> Extracted text
==*==

These collisions transfer electric charge. Lighter particles carrying positive charge get carried to the top of the cloud. Heavier negatively charged particles accumulate in the lower part.
The electric field between the bottom of the cloud and the ground below grows stronger until it overcomes the insulating resistance of the air.
Direction myth
Does lightning travel from cloud to ground?
What people think
Lightning shoots down from the cloud to the ground.
That is how it looks to the naked eye.
What actually happens
The bright flash travels upward.
The stepped leader moves downward invisibly. Once it connects with a rising channel from the ground, the powerful return stroke travels upward. The bright flash most people see is the return stroke, moving from ground to cloud.
Types of lightning
Different kinds of lightning
Cloud-to-ground
The most familiar type. About 25 percent of all lightning.
Intracloud
Occurs entirely within a single cloud. The most common type overall.
Cloud-to-cloud
Passes between separate clouds.
Sprites and elves
Rare electrical phenomena above storm systems, reaching into the upper atmosphere.
Why thunder follows
Why thunder always comes after the flash
Light travels about a million times faster than sound. The flash reaches your eyes almost instantly.
The sound of thunder, caused by the rapid expansion of superheated air around the lightning channel, travels at roughly 343 meters per second.
Every 3 seconds between the flash and the thunder equals about 1 kilometer of distance to the strike.

==*==

> Supplied data
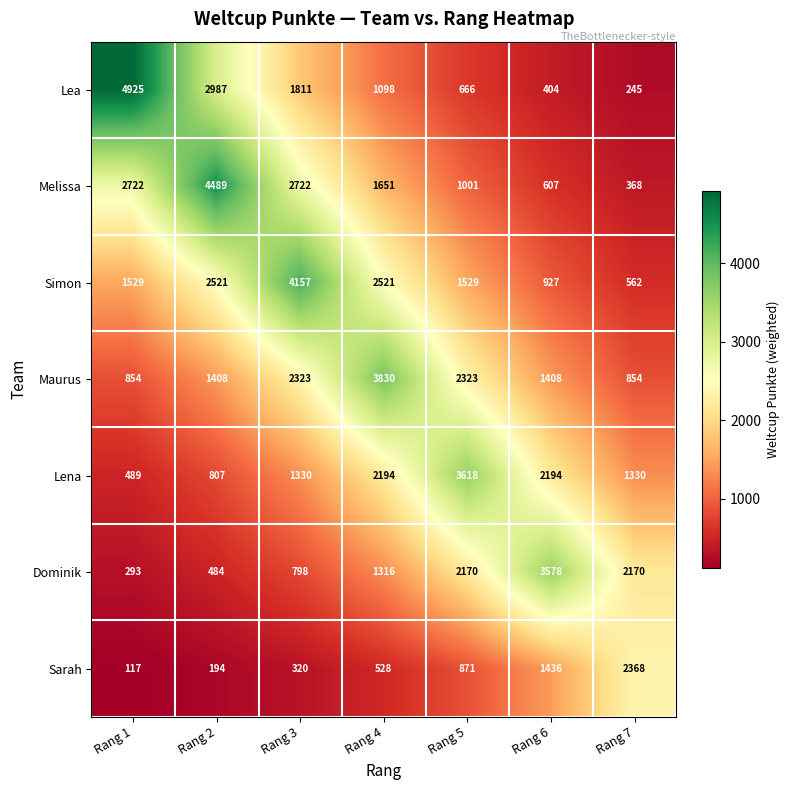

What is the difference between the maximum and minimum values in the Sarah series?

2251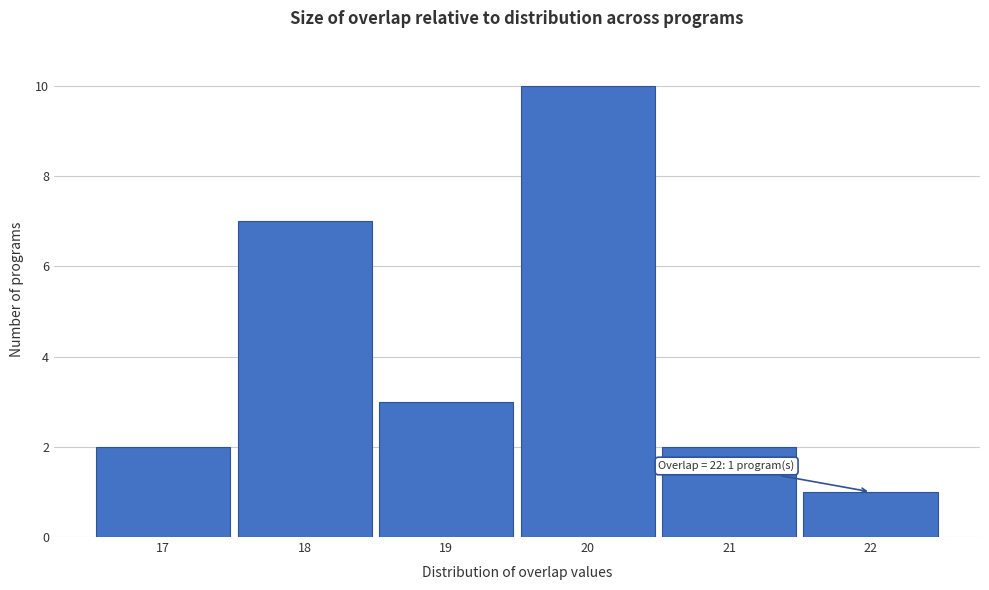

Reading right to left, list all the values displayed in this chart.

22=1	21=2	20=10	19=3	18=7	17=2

==*==

> Tasks and exercises
1/ List the types of lightning named in the text on lightning.
2/ Duplicate the stretch of the text on lightning from "That is how" through "ground to cloud.".
3/ Go on with the text on lightning from the point where it stops.
The listing comes from a separate source.

> Outputs in order
1/ Cloud-to-ground, intracloud, cloud-to-cloud, and sprites and elves.

2/
That is how it looks to the naked eye.
What actually happens
The bright flash travels upward.
The stepped leader moves downward invisibly. Once it connects with a rising channel from the ground, the powerful return stroke travels upward. The bright flash most people see is the return stroke, moving from ground to cloud.

3/
Quick answers
Common questions
What causes lightning? +
Charge separation inside storm clouds builds up until the electric field is strong enough to ionize the air and create a conductive channel.
How hot is lightning? +
The plasma in a lightning bolt reaches around 30,000 Kelvin, roughly five times the surface temperature of the sun.
Can lightning strike the same place twice? +
Yes. Tall structures like the Empire State Building are struck dozens of times per year. Lightning preferentially follows existing ionized channels and conductive paths.
Why does thunder rumble instead of being one sharp crack? +
A lightning channel can be several kilometers long. Thunder from different parts of the channel reaches you at different times, spreading the sound out into a rolling rumble.
Is it safe to be inside during a lightning storm? +
Inside a solid building or a hard-topped vehicle is generally safe. Avoid contact with water, electrical outlets, and corded phones during a storm.